Stanford Data Science

Күн бұрын

Dr. Cynthia Dwork is the Gordon McKay Professor of Computer Science at the Harvard University John A. Paulson School of Engineering and Applied Sciences and Affiliated Faculty at Harvard Law School.
Abstract:
Prediction algorithms score individuals, assigning a number between zero and one that is often interpreted as an individual probability: a 0.7 “chance” that this child is in danger in the home; an 80% “probability” that this woman will succeed if hired; a 1/3 “likelihood” that this student will graduate within 4 years of admission. But what do words like “chance,” “probability,” and “likelihood” actually mean for a non-repeatable activity like going to college? This is a deep and unresolved problem in the philosophy of probability. Without a compelling mathematical definition, we cannot specify what an (imagined) perfect risk prediction algorithm should produce, nor even how an existing algorithm should be evaluated.
Outcome Indistinguishability, a notion with roots in complexity theory, provides an avenue of attack. Outcome Indistinguishability (OI) frames learning not as loss minimization-the dominant paradigm in supervised machine learning-but instead satisfaction of a collection of “indistinguishability” constraints. OI considers two alternate worlds on individual-outcome pairs: in the natural world, individual outcomes are generated by Real-Life’s true distribution; in the simulated world, individuals’ outcomes are sampled according to the predictive model.
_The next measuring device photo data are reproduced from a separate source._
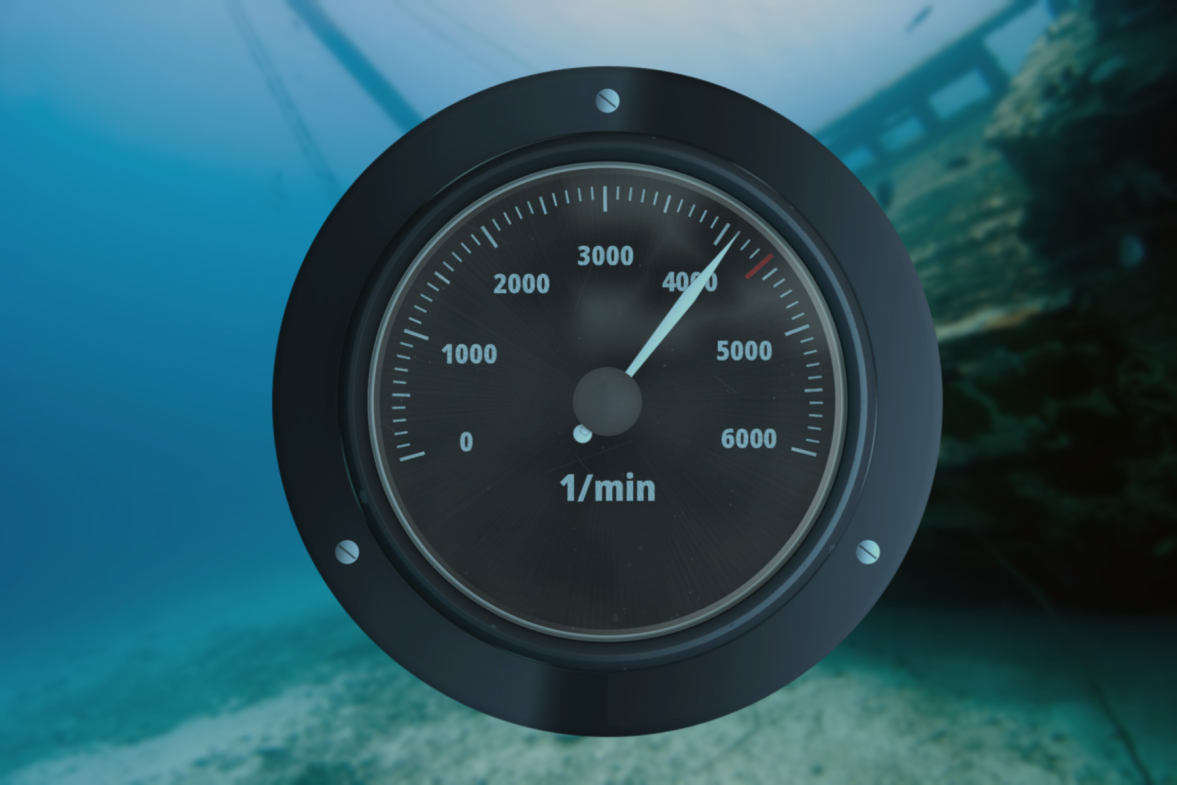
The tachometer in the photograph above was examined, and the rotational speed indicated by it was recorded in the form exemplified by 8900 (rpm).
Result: 4100 (rpm)
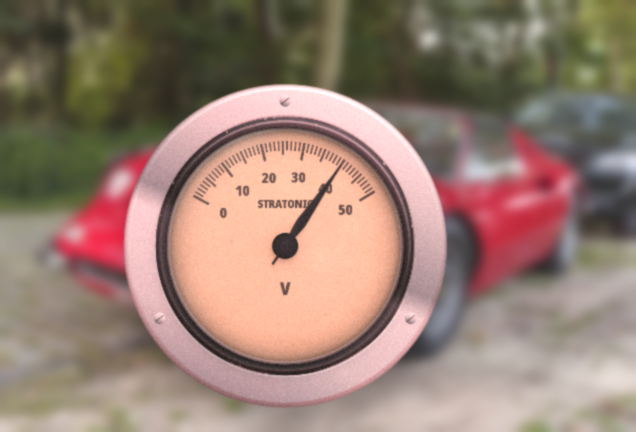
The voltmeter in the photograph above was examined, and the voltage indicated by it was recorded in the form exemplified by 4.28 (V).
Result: 40 (V)
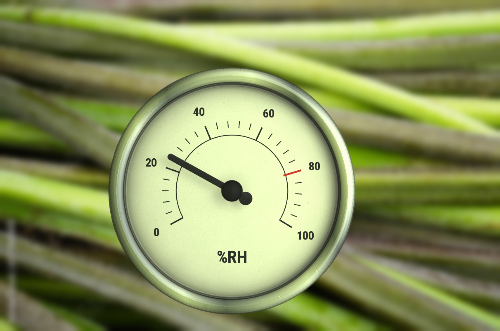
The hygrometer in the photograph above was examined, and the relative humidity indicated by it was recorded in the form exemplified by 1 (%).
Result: 24 (%)
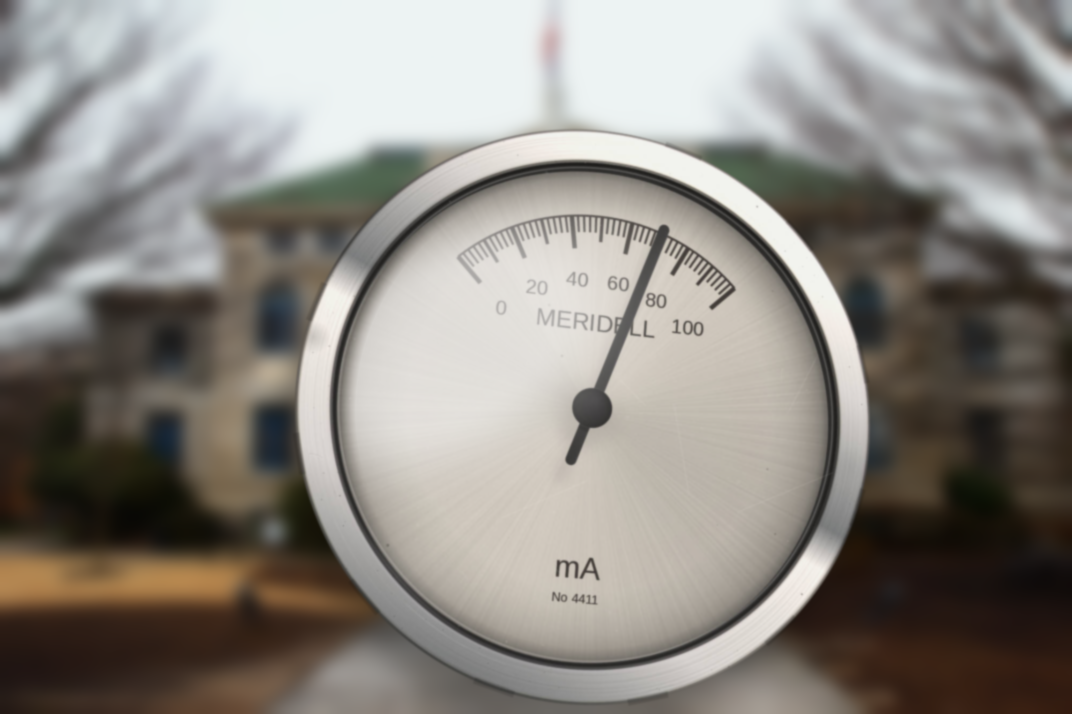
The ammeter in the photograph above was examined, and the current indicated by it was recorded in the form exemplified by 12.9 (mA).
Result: 70 (mA)
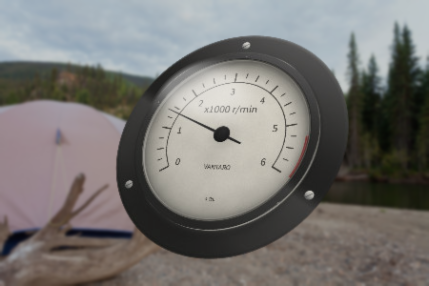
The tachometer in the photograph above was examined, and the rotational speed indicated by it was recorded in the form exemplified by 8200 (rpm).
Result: 1375 (rpm)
OI requires the learner to produce a predictor in which the two worlds are computationally indistinguishable (Dwork, Kim, Reingold, Rothblum, Yona, STOC 2021). The notion has provided a generous springboard, first and foremost in machine learning, and, very recently, in complexity theory.
Outcome Indistinguishability generalizes multicalibration, a concept arising in the study of algorithmic fairness (Hébert-Johnson, Kim, Reingold, Rothblum, ICML 2018). A question lingers: both (1) our qualifications, health, and skills, which form the inputs to a prediction algorithm, and (2) our chances of future success, which are the desired outputs from the risk prediction algorithm, are products of our interactions with a systematically inequitable real world. How, and when, can we hope to simulate not this world, but a better world, one for which, unfortunately, we have no data at all (Dwork, Reingold, Rothblum, FORC 2023).